*Task objective:*
Print exactly the line that contains "dell'erba che cresce" along with every line beneath it to the end of the records below, and omit pictures.

*Dataset:*
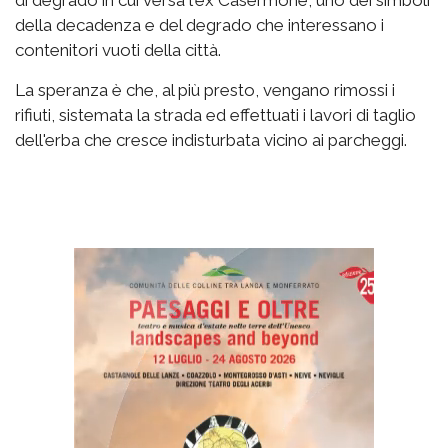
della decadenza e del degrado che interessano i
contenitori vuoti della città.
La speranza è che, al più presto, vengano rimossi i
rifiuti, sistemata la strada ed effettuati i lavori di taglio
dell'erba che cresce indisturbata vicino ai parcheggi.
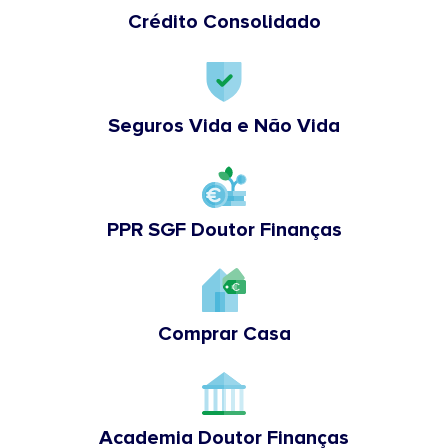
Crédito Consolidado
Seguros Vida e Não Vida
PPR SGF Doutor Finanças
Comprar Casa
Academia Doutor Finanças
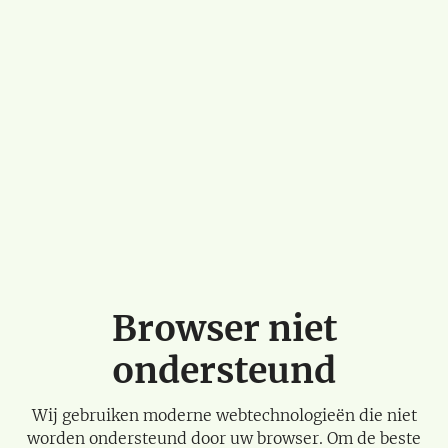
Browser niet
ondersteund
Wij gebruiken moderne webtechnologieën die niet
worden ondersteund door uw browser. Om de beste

*Answer for this exercise:*
dell'erba che cresce indisturbata vicino ai parcheggi.
Crédito Consolidado
Seguros Vida e Não Vida
PPR SGF Doutor Finanças
Comprar Casa
Academia Doutor Finanças
Browser niet
ondersteund
Wij gebruiken moderne webtechnologieën die niet
worden ondersteund door uw browser. Om de beste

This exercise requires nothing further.